The governor said long-term care residents require the most care when they have to go to the hospital, “Vaccinating them early will also increase our healthcare capacity so that others who show up to the hospital, whether it’s with COVID or having a heart attack or even a stroke, can get the care they need and we have the capacity in terms of beds and medical professionals to take care of them.”       

Walgreens pharmacy employees are providing COVID-19 vaccinations in approximately 800 long-term care facilities in Kentucky and 11 other states this week, in both rural and urban areas. Monday saw the first five locations in the state, in a process likely to take until the beginning of March before it is completed. 
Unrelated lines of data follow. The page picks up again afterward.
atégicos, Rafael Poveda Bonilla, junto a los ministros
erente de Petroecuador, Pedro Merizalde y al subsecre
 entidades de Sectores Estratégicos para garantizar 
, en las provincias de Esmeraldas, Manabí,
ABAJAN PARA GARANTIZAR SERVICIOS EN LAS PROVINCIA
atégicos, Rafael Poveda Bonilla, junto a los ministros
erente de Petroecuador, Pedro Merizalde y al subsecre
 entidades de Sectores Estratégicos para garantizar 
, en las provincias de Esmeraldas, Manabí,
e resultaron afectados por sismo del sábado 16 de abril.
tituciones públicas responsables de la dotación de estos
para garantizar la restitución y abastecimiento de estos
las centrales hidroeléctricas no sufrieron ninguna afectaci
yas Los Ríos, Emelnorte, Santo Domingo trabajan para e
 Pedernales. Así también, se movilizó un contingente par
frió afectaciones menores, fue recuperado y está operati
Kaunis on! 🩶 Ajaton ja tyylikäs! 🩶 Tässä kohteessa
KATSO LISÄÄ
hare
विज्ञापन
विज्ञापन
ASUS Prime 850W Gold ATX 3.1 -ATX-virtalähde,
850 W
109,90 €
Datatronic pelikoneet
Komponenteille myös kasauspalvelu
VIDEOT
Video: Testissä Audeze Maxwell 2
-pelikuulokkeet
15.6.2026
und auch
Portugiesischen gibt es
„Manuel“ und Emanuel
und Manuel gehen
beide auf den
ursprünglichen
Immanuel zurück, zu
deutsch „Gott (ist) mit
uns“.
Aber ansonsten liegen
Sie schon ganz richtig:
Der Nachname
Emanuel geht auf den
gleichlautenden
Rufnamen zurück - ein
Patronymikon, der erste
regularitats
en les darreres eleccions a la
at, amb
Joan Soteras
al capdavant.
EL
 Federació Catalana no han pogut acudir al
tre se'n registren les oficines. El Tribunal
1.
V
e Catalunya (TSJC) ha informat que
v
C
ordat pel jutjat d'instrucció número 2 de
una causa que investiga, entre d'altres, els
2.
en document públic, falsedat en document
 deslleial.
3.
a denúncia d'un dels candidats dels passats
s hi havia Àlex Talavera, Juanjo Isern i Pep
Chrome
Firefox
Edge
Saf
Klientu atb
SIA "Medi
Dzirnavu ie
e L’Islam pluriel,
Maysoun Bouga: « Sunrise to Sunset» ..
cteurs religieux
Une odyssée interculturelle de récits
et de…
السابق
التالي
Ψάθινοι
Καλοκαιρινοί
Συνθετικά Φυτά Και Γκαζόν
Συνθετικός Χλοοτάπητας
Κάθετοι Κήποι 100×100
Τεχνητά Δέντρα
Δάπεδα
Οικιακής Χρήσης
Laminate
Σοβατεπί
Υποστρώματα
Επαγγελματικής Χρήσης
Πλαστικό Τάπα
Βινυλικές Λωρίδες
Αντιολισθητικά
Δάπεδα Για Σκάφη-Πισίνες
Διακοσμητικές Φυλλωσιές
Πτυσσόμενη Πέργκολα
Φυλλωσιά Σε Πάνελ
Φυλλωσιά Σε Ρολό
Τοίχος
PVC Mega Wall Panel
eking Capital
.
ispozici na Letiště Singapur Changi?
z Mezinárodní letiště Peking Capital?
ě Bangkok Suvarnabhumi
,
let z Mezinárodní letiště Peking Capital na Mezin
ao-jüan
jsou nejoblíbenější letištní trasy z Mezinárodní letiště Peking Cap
Cabinet for Health and Family Services Secretary Eric Friedlander described the day’s events as “gratifying, the beginning of an end, but with the finish line still at a considerable distance. After months of battling the pandemic, which has made a tragic and indelible impact on Kentucky’s seniors, given that over 66% of COVID-19-related deaths have been among residents of these facilities, today is as unforgettable as March 6, 2020.” 

That is when the first case of the novel coronavirus was reported in Kentucky. 

“If there’s one thing this pandemic has taught us, it’s that what happens to one of us happens to all of us,” Friedlander said. 

According to Friedlander, there are 20,000 Kentuckians in skilled care facilities, with another 5,000 in assisted or personal care centers.  

Beshear says the next groups that the state is looking to prioritize for vaccinations are workers in essential businesses and people who are 75 and older, according to the most recent guidance they have received from the federal government.